Understanding how cells perceive and respond to developmental signals is critical to understanding how an organism develops its overall shape and structure. One important way that cells respond is through changes in gene expression, which is typically monitored by measuring mRNA abundance. However, changes in mRNA abundance have not been a highly predictive tool for understanding growth and development. This project will address whether specific mRNA decay characteristics improve predictive power by investigating RNA decay rates in the plant Arabidopsis thaliana in response to signals that drive development. Information learned through this study will provide deeper understanding of developmental signals and their cellular responses, which will yield better predictions of how targeted genetic changes might lead to desired traits in agriculture and medicine. Project participants will be involved in local K-12 science education. Undergraduate scientists, including those from under-represented groups, will be trained in modern molecular and cell biology techniques.

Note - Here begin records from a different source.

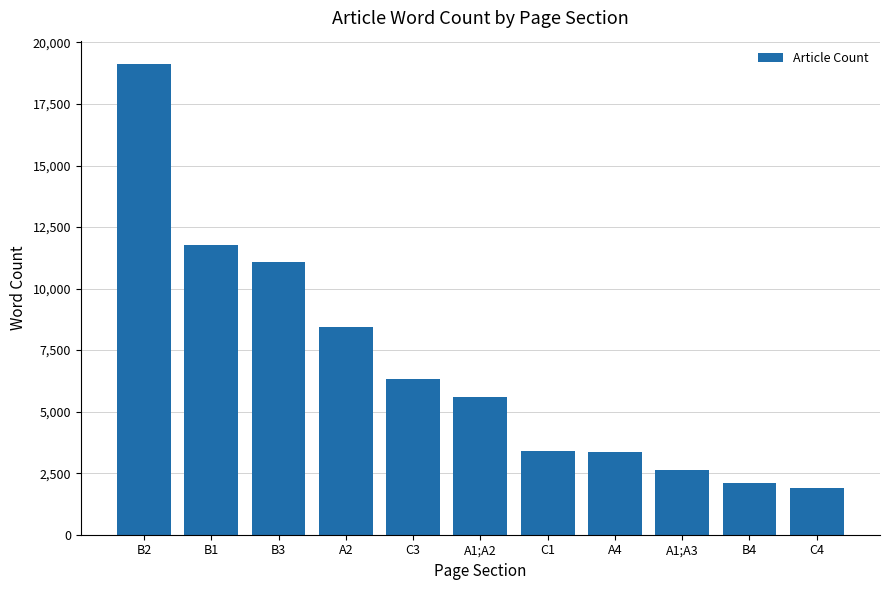

Which category has the lowest value across all series?

C4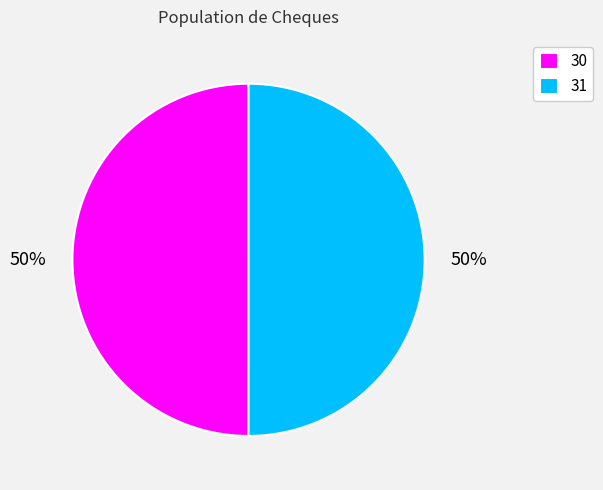

What percentage is the 30 slice, to the nearest percent?

50%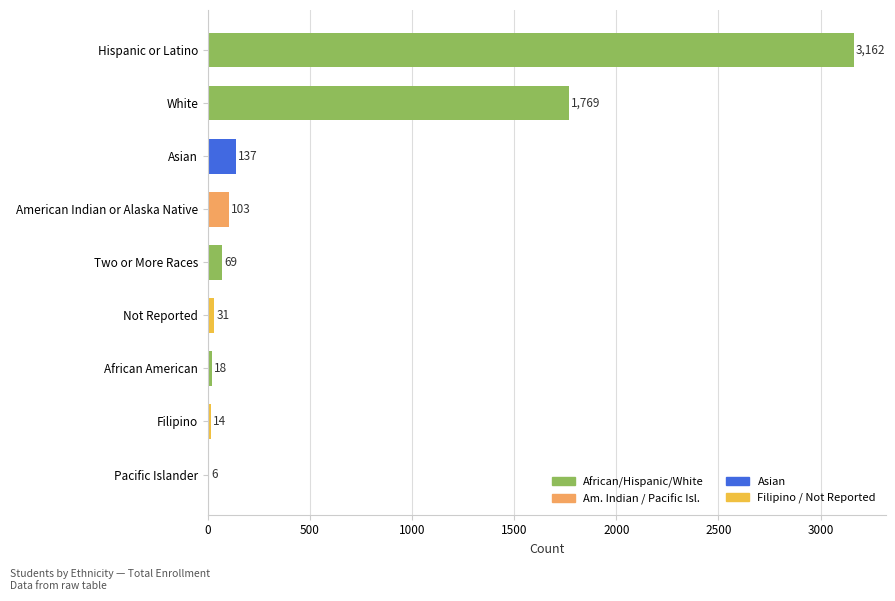

At which label is the value closest to 1584?

White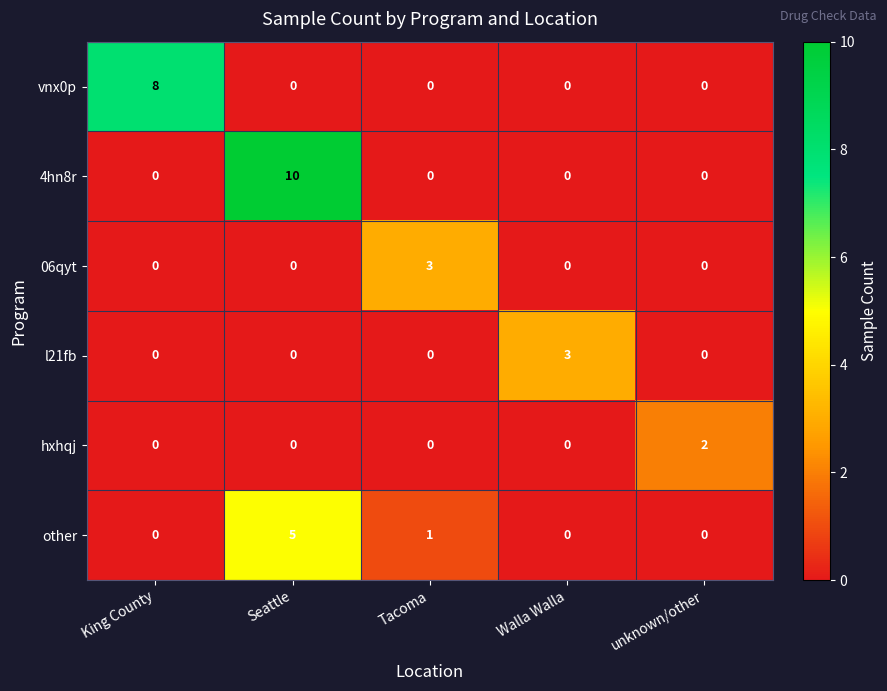

What is the sum of all 4hn8r values?

10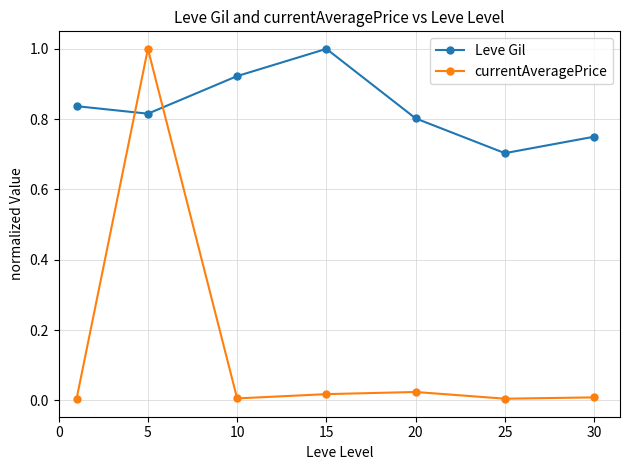

Rank the series by their average value, from lowest to highest.

currentAveragePrice, Leve Gil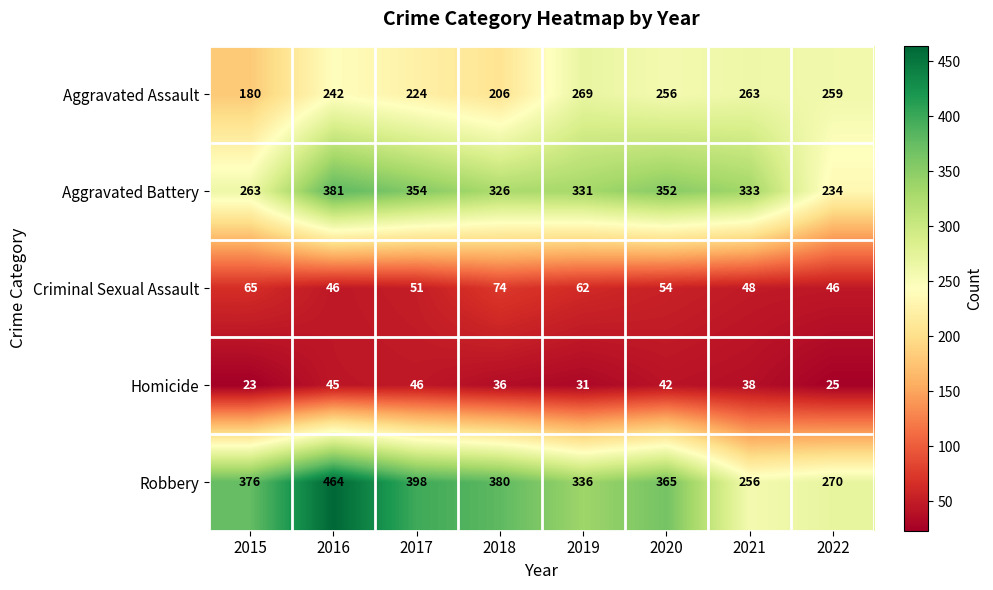

Is it true that Aggravated Assault equals 130 at 2021?

False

This project will investigate a rule of life that high rates of RNA flux, or fast RNA turnover, provide predictive power when analyzing transcriptome data because high-flux RNAs are expected to have the fastest abundance-level response to an inductive signal. The project will follow mRNA decay rate responses to inductive signals with a focus on vascular development, an important emergent property of plants. mRNA decay rates will be analyzed genome-wide using mathematical modeling approaches to identify two mRNA decay rate parameters, flux and the beta parameter, and mRNAs whose decay rates change over the time course of vascular development. The project will test whether changes in mRNA decay rates are necessary by imposing constitutive fast or slow decay, while controlling for protein abundance, and comparing induced vascular development responses of wild type and decay-rate-modified tissues. The new experimental tool for engineering stability (or instability) into RNAs has the potential to also impact synthetic biology approaches. Elucidation of the role of RNA flux in fine control of gene expression as a rule of life might lead to better forecasting of the post-transcriptional regulatory potential of genes responsible for controlling emergent properties such as development of leaf vascular patterning.
This award reflects NSF's statutory mission and has been deemed worthy of support through evaluation using the Foundation's intellectual merit and broader impacts review criteria.